What is being asked -> Write the entries again exactly, with no line missing.

___ Data in this exercise

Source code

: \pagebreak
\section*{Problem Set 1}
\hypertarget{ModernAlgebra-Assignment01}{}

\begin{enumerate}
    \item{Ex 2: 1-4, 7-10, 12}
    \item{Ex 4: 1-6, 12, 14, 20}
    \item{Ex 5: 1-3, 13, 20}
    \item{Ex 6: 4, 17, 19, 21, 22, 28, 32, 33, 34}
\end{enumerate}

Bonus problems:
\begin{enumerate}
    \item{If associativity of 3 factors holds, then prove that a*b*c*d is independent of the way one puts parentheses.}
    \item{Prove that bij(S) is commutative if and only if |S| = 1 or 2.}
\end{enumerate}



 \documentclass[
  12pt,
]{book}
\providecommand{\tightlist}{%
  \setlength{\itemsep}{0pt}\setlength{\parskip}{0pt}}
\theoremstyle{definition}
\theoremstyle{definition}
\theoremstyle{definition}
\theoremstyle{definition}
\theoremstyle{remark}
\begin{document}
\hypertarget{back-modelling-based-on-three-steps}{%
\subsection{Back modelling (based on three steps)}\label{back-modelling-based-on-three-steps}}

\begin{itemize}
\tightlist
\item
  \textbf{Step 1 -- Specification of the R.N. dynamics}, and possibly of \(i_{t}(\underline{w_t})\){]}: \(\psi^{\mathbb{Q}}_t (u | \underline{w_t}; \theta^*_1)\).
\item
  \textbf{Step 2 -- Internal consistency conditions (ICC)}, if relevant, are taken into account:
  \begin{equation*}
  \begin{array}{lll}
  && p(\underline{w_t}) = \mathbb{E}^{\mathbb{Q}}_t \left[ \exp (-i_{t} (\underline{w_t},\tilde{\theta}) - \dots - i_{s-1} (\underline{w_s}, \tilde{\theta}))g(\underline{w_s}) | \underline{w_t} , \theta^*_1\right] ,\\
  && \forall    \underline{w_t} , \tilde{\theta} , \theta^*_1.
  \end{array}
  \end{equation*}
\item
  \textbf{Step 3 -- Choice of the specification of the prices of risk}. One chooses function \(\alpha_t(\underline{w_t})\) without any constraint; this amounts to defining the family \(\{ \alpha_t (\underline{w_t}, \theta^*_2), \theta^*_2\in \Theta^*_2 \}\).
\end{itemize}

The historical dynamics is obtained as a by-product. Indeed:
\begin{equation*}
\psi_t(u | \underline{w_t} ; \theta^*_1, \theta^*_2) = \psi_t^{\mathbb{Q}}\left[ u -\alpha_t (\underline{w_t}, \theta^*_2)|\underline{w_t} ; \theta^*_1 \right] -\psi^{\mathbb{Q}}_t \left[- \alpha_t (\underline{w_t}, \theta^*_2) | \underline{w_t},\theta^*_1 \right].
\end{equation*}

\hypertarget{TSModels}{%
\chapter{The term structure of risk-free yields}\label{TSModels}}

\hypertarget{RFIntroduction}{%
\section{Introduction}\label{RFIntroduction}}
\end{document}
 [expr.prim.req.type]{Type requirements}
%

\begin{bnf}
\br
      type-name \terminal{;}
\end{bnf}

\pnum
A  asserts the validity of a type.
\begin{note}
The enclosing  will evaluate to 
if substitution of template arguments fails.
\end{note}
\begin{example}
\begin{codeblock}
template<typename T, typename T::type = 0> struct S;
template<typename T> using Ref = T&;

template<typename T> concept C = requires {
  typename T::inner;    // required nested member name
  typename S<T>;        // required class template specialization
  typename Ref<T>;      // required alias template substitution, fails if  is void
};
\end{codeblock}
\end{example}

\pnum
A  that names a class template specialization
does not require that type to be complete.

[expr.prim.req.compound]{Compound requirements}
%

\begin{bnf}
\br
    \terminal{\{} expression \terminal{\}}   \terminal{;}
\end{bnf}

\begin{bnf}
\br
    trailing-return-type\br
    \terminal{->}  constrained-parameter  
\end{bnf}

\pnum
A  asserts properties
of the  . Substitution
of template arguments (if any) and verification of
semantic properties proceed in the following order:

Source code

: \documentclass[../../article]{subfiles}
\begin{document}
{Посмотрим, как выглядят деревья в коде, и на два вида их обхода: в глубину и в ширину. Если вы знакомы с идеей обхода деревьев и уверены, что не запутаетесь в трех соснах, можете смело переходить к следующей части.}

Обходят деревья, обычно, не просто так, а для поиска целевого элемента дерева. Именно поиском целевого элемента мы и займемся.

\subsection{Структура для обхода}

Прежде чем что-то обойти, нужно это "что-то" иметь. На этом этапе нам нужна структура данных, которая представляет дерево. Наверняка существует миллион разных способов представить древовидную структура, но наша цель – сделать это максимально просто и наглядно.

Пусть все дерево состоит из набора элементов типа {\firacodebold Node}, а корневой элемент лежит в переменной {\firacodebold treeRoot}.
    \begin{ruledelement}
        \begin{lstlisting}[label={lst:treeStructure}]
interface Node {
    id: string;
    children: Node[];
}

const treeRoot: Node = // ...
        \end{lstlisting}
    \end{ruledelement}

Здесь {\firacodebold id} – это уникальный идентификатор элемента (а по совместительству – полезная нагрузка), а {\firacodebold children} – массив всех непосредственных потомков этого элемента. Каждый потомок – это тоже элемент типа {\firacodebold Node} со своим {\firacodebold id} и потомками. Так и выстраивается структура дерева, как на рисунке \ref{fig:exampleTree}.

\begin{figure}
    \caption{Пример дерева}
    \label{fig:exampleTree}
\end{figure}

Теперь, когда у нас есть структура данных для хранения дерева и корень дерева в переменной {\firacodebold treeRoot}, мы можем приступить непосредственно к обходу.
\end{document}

______

Your response ->
Source code

: \pagebreak
\section*{Problem Set 1}
\hypertarget{ModernAlgebra-Assignment01}{}

\begin{enumerate}
    \item{Ex 2: 1-4, 7-10, 12}
    \item{Ex 4: 1-6, 12, 14, 20}
    \item{Ex 5: 1-3, 13, 20}
    \item{Ex 6: 4, 17, 19, 21, 22, 28, 32, 33, 34}
\end{enumerate}

Bonus problems:
\begin{enumerate}
    \item{If associativity of 3 factors holds, then prove that a*b*c*d is independent of the way one puts parentheses.}
    \item{Prove that bij(S) is commutative if and only if |S| = 1 or 2.}
\end{enumerate}



 \documentclass[
  12pt,
]{book}
\providecommand{\tightlist}{%
  \setlength{\itemsep}{0pt}\setlength{\parskip}{0pt}}
\theoremstyle{definition}
\theoremstyle{definition}
\theoremstyle{definition}
\theoremstyle{definition}
\theoremstyle{remark}
\begin{document}
\hypertarget{back-modelling-based-on-three-steps}{%
\subsection{Back modelling (based on three steps)}\label{back-modelling-based-on-three-steps}}

\begin{itemize}
\tightlist
\item
  \textbf{Step 1 -- Specification of the R.N. dynamics}, and possibly of \(i_{t}(\underline{w_t})\){]}: \(\psi^{\mathbb{Q}}_t (u | \underline{w_t}; \theta^*_1)\).
\item
  \textbf{Step 2 -- Internal consistency conditions (ICC)}, if relevant, are taken into account:
  \begin{equation*}
  \begin{array}{lll}
  && p(\underline{w_t}) = \mathbb{E}^{\mathbb{Q}}_t \left[ \exp (-i_{t} (\underline{w_t},\tilde{\theta}) - \dots - i_{s-1} (\underline{w_s}, \tilde{\theta}))g(\underline{w_s}) | \underline{w_t} , \theta^*_1\right] ,\\
  && \forall    \underline{w_t} , \tilde{\theta} , \theta^*_1.
  \end{array}
  \end{equation*}
\item
  \textbf{Step 3 -- Choice of the specification of the prices of risk}. One chooses function \(\alpha_t(\underline{w_t})\) without any constraint; this amounts to defining the family \(\{ \alpha_t (\underline{w_t}, \theta^*_2), \theta^*_2\in \Theta^*_2 \}\).
\end{itemize}

The historical dynamics is obtained as a by-product. Indeed:
\begin{equation*}
\psi_t(u | \underline{w_t} ; \theta^*_1, \theta^*_2) = \psi_t^{\mathbb{Q}}\left[ u -\alpha_t (\underline{w_t}, \theta^*_2)|\underline{w_t} ; \theta^*_1 \right] -\psi^{\mathbb{Q}}_t \left[- \alpha_t (\underline{w_t}, \theta^*_2) | \underline{w_t},\theta^*_1 \right].
\end{equation*}

\hypertarget{TSModels}{%
\chapter{The term structure of risk-free yields}\label{TSModels}}

\hypertarget{RFIntroduction}{%
\section{Introduction}\label{RFIntroduction}}
\end{document}
 [expr.prim.req.type]{Type requirements}
%

\begin{bnf}
\br
      type-name \terminal{;}
\end{bnf}

\pnum
A  asserts the validity of a type.
\begin{note}
The enclosing  will evaluate to 
if substitution of template arguments fails.
\end{note}
\begin{example}
\begin{codeblock}
template<typename T, typename T::type = 0> struct S;
template<typename T> using Ref = T&;

template<typename T> concept C = requires {
  typename T::inner;    // required nested member name
  typename S<T>;        // required class template specialization
  typename Ref<T>;      // required alias template substitution, fails if  is void
};
\end{codeblock}
\end{example}

\pnum
A  that names a class template specialization
does not require that type to be complete.

[expr.prim.req.compound]{Compound requirements}
%

\begin{bnf}
\br
    \terminal{\{} expression \terminal{\}}   \terminal{;}
\end{bnf}

\begin{bnf}
\br
    trailing-return-type\br
    \terminal{->}  constrained-parameter  
\end{bnf}

\pnum
A  asserts properties
of the  . Substitution
of template arguments (if any) and verification of
semantic properties proceed in the following order:

Source code

: \documentclass[../../article]{subfiles}
\begin{document}
{Посмотрим, как выглядят деревья в коде, и на два вида их обхода: в глубину и в ширину. Если вы знакомы с идеей обхода деревьев и уверены, что не запутаетесь в трех соснах, можете смело переходить к следующей части.}

Обходят деревья, обычно, не просто так, а для поиска целевого элемента дерева. Именно поиском целевого элемента мы и займемся.

\subsection{Структура для обхода}

Прежде чем что-то обойти, нужно это "что-то" иметь. На этом этапе нам нужна структура данных, которая представляет дерево. Наверняка существует миллион разных способов представить древовидную структура, но наша цель – сделать это максимально просто и наглядно.

Пусть все дерево состоит из набора элементов типа {\firacodebold Node}, а корневой элемент лежит в переменной {\firacodebold treeRoot}.
    \begin{ruledelement}
        \begin{lstlisting}[label={lst:treeStructure}]
interface Node {
    id: string;
    children: Node[];
}

const treeRoot: Node = // ...
        \end{lstlisting}
    \end{ruledelement}

Здесь {\firacodebold id} – это уникальный идентификатор элемента (а по совместительству – полезная нагрузка), а {\firacodebold children} – массив всех непосредственных потомков этого элемента. Каждый потомок – это тоже элемент типа {\firacodebold Node} со своим {\firacodebold id} и потомками. Так и выстраивается структура дерева, как на рисунке \ref{fig:exampleTree}.

\begin{figure}
    \caption{Пример дерева}
    \label{fig:exampleTree}
\end{figure}

Теперь, когда у нас есть структура данных для хранения дерева и корень дерева в переменной {\firacodebold treeRoot}, мы можем приступить непосредственно к обходу.
\end{document}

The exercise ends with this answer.